L’escadre était repartie amont quatre mois après nous avoir quittés à Port-Choon. C’était la limite convenue, soit. Mais à quatre jours près, en avalant un peu dans la flaque, ils nous auraient facilement repérés. Encore eût-il fallu qu’ils le veuillent… Les doutes qu’avait soulevés la présence de Silène dans l’escadre s’en trouvaient très amplifiés. En nous en dissuadant d’une façon habile, le commandement nous avait au fond poussé vers la flaque. Qu’il ait espéré nous y voir disparaître m’avait effleuré lors d’un repérage de nuit. Aujourd’hui, le soupçon ne m’effleurait plus : il m’écorchait, il m’entaillait même.
Tout en étant très isolée, en partie à cause du caractère de Golgoth, notre horde conservait des relais fiables dans quelques villages. Des informateurs et des compagnons de l’Hordre qui prenaient souvent leur distance avec l’Hordre, justement. À sept ans aller-retour d’Aberlaas en navire rapide, les informations que nous obtenions étaient bien sûr obsolètes. La transmission par pharéoles toutefois, sur l’axe Bellini, le plus rectiligne de la bande de Contre, accélérait la remontée des messages cryptés. En jouant sur la position des huit pales, des messages brefs étaient codés d’éolienne en éolienne. Par cette méthode, nos meilleures sources confirmaient depuis plusieurs années une dérive au sein du Conseil de l’Hordre. Elles disaient au fond ceci : une fraction croissante de l’Hordre voulait nous lâcher. Pas seulement nous : toutes les hordes futures. Ils parlaient d’abandonner le principe même de former des Hordes ! Les progrès technologiques des Fréoles donnaient à penser aux optimistes qu’ils atteindraient l’Extrême-Amont avant nous. En machine. Miser sur des escadres d’élite promettait des résultats que huit siècles de hordes n’avaient pour l’instant su apporter. Posait encore problème le verrou glaciaire de Norska, heureusement. Je m’étais longtemps rassuré en m’accrochant à cette vérité : seule une horde authentique contrant à pied pouvait rencontrer les neuf formes du vent. Naïveté spirituelle ? Pour la Pragma en tout cas, même cette vérité commençait à être remise en question (me rapportait-on). À Aberlaas, notre aura s’étiolait. Les jeunes s’embarquaient avec enthousiasme dans les expéditions fréoles. Devenir traceur, devenir scribe ou aéromaître, faisait rêver moins d’enfants. C’est ce que prétendaient nos sources. Sûrement parce qu’on ne leur présentait plus notre destin comme auparavant. Comme un héroïsme quotidien. Une aventure pure. Ce qui comptait désormais semblait être le combien, pas le comment. Combien : la vitesse atteinte, la distance parcourue, les records de trajet. Et pas comment : le courage physique, la finesse de contre, l’invention d’une Trace.

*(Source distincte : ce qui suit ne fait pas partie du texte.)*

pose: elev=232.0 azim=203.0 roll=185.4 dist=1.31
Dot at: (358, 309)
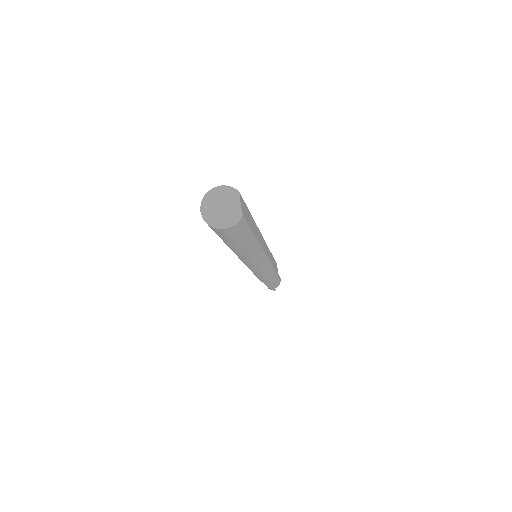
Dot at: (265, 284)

— En plus d’être une merveille architecturale, Alticcio est un pôle intellectuel unique dans la bande de Contre. La ville a attiré de nombreux pionniers, des chercheurs d’air, des flibustiers de grand vent. Mais elle a aussi su fixer quelques-uns des plus brillants ærudits. D’après Oroshi, elle contiendrait la bibliothèque la plus profonde sur l’Extrême-Amont. Ce n’est pas étonnant, encore une fois, parce qu’Alticcio est vraiment devenu au fil des siècles la base avancée de l’amont. C’est de là que les expéditions fréoles partent pour explorer l’inconnu.
— D’accord, mais tout à l’heure, vous m’avez dit que le canyon est quasiment infranchissable ! Comment ils font, les Fréoles ?
— Alticcio est adossé à une chaîne de montagnes très élevée : le massif des Malachites. Roc et glace partout, tu n’as aucun appui pour escalader, des à-pics et des barres rocheuses coupent l’ascension, ça ne passe pas, ni en véhicule ni à pied !
— Il n’y a pas moyen de contourner cette chaîne, au nord ou au sud ?
— Si, justement. C’est ce que font les expéditions fréoles et certains Obliques. Mais à pied, ça demanderait presque une année ! Aucune horde n’a jamais essayé cette solution, ceci dit ! Le défilé est la trace directe, la voie évidente. La seule voie !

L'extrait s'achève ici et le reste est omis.